Take a look at the practice range or putting green at a major golf event in Europe or the United States and the hangers-on are often as thick as the rough at a US Open, to the point where some players have separate coaches for their short and long games.

A rising South Korean player has made a novel addition to his personal payroll, but only out of necessity. Bae Sang-moon, the second-winningest Korean in PGA Tour history, has hired a law firm to see if he can avoid a lengthy interruption in the middle of his prime earning years.

Similar to the UAE, which began a national military conscription plan last year, South Korea requires native-born males between ages 18 and 35 to serve a stint in the military.

Bae, who won his second PGA Tour title at the 2014/15 season opener, the Frys.com Open in northern California on October 12, is trying to delay what appears to be the inevitable.

Bae, 28, is playing this week at the US tour’s elite, winners-only event on Maui and he had better make the most of his Hawaiian trek, since this month might be his last as a tour professional until 2017.

His mother last weekend told a Korean news outlet that her son had his overseas travel permit extension request rejected by the Military Manpower ­Administration.

Bae, the top-ranked Korean and third-best player from Asia, at No 83 in the world rankings, must return to Korea by the end of January or risk criminal charges, his mother said.

Bae will withhold comment on the matter as the legal wrangling unfolds, his management group said.

In his third season on the US circuit, Bae certainly has the ability to play with the big boys. He topped the Japan Tour money list in 2011, has won on multiple tours and his two PGA Tour victories are second among Koreans players only to veteran star Choi Kyung-ju, best known globally as KJ, who has eight career wins in the US.

Choi began a two-year military hitch at 22, serving as a rifleman, working at a radar installation and helping in the kitchen.

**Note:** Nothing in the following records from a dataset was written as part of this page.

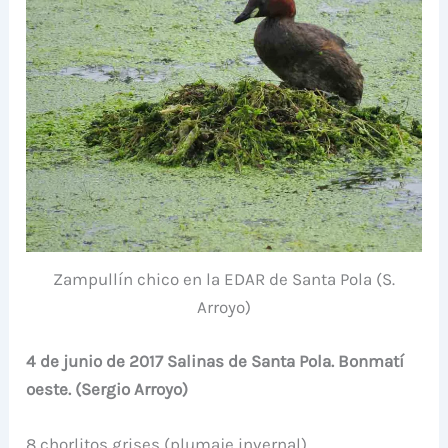
Zampullín chico en la EDAR de Santa Pola (S.
Arroyo)
4 de junio de 2017 Salinas de Santa Pola. Bonmatí
oeste. (Sergio Arroyo)
8 chorlitos grises (plumaje invernal)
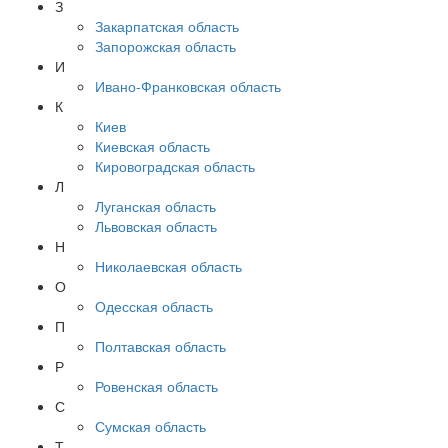
З
Закарпатская область
Запорожская область
И
Ивано-Франковская область
К
Киев
Киевская область
Кировоградская область
Л
Луганская область
Львовская область
Н
Николаевская область
О
Одесская область
П
Полтавская область
Р
Ровенская область
С
Сумская область
Т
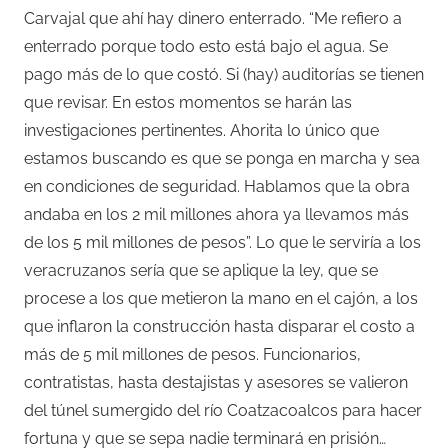
Carvajal que ahí hay dinero enterrado. “Me refiero a
enterrado porque todo esto está bajo el agua. Se
pago más de lo que costó. Si (hay) auditorías se tienen
que revisar. En estos momentos se harán las
investigaciones pertinentes. Ahorita lo único que
estamos buscando es que se ponga en marcha y sea
en condiciones de seguridad. Hablamos que la obra
andaba en los 2 mil millones ahora ya llevamos más
de los 5 mil millones de pesos”. Lo que le serviría a los
veracruzanos sería que se aplique la ley, que se
procese a los que metieron la mano en el cajón, a los
que inflaron la construcción hasta disparar el costo a
más de 5 mil millones de pesos. Funcionarios,
contratistas, hasta destajistas y asesores se valieron
del túnel sumergido del río Coatzacoalcos para hacer
fortuna y que se sepa nadie terminará en prisión…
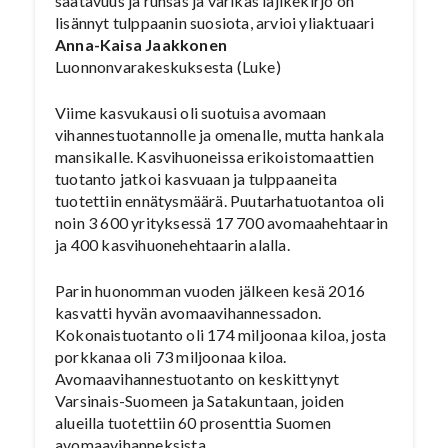
saatavuus ja runsas ja värikäs lajikekirjo on
lisännyt tulppaanin suosiota, arvioi yliaktuaari
Anna-Kaisa Jaakkonen
Luonnonvarakeskuksesta (Luke)
Viime kasvukausi oli suotuisa avomaan
vihannestuotannolle ja omenalle, mutta hankala
mansikalle. Kasvihuoneissa erikoistomaattien
tuotanto jatkoi kasvuaan ja tulppaaneita
tuotettiin ennätysmäärä. Puutarhatuotantoa oli
noin 3 600 yrityksessä 17 700 avomaahehtaarin
ja 400 kasvihuonehehtaarin alalla.
Parin huonomman vuoden jälkeen kesä 2016
kasvatti hyvän avomaavihannessadon.
Kokonaistuotanto oli 174 miljoonaa kiloa, josta
porkkanaa oli 73 miljoonaa kiloa.
Avomaavihannestuotanto on keskittynyt
Varsinais-Suomeen ja Satakuntaan, joiden
alueilla tuotettiin 60 prosenttia Suomen
avomaavihanneksista.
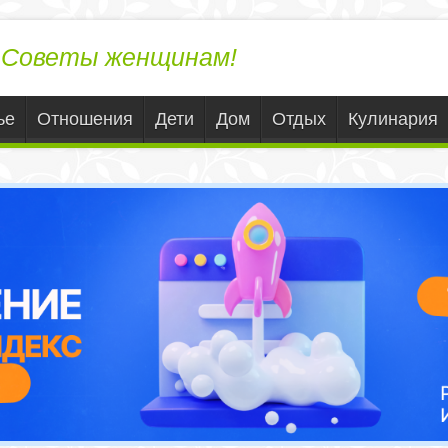
ЛедиВека.ру
Советы женщинам!
ье
Отношения
Дети
Дом
Отдых
Кулинария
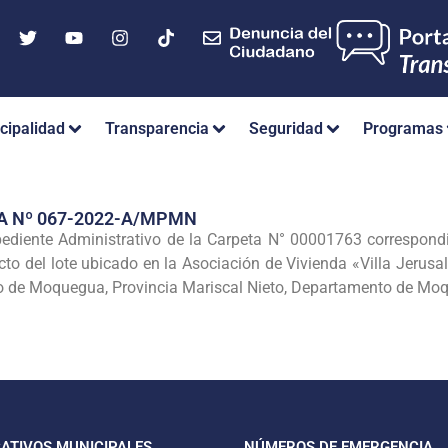
cipalidad
Transparencia
Seguridad
Programas
A Nº 067-2022-A/MPMN
xpediente Administrativo de la Carpeta N° 00001763 correspondie
to del lote ubicado en la Asociación de Vivienda «Villa Jerusal
o de Moquegua, Provincia Mariscal Nieto, Departamento de Mo
CATIVOS MUNICIPALES
NÚMEROS DE EMERGENCIA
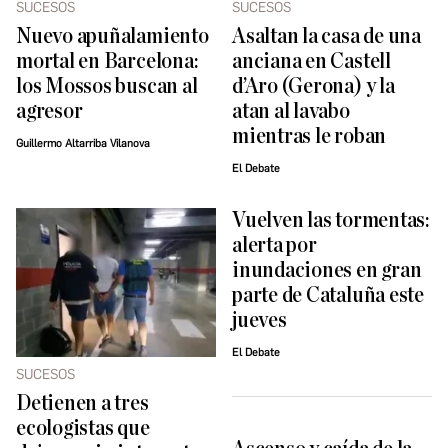
SUCESOS
SUCESOS
Nuevo apuñalamiento
Asaltan la casa de una
mortal en Barcelona:
anciana en Castell
los Mossos buscan al
d’Aro (Gerona) y la
agresor
atan al lavabo
mientras le roban
Guillermo Altarriba Vilanova
El Debate
Vuelven las tormentas:
alerta por
inundaciones en gran
parte de Cataluña este
jueves
El Debate
SUCESOS
Detienen a tres
ecologistas que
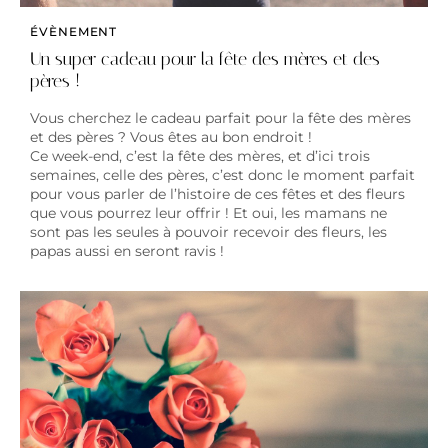
ÉVÈNEMENT
Un super cadeau pour la fête des mères et des
pères !
Vous cherchez le cadeau parfait pour la fête des mères
et des pères ? Vous êtes au bon endroit !
Ce week-end, c’est la fête des mères, et d’ici trois
semaines, celle des pères, c’est donc le moment parfait
pour vous parler de l’histoire de ces fêtes et des fleurs
que vous pourrez leur offrir ! Et oui, les mamans ne
sont pas les seules à pouvoir recevoir des fleurs, les
papas aussi en seront ravis !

His modified service allowed him to work two days and have two days off, allowing him to practise.

Yang Yong-eun, another two-time US winner and the lone Asian player to win a major championship, served a stint as a gunner in the ROK Marines, a tough outfit.

The scrappy Yang famously took down playing partner Tiger Woods to win the 2009 PGA Championship, becoming the first and only player to successfully erase one of the notoriously unflappable Woods’s 54-hole leads at a major.

Military service might toughen up Bae, to a degree, but it would leave his career stalled until he is 30, which sounds like an unhappy scenario. However, the democratic south of Korea has been known to bend at times if players can deliver high-profile performances.

If Bae can earn an extension, there might be a silver lining, not to mention a golden or bronze one. As the top-rated Korean player, he is at the front of the nation’s line as far as earning a spot in the Olympics in 2016.

South Korea has, at times, waived the military-service requirement for sports figures who took home Olympic or Asian Games medals.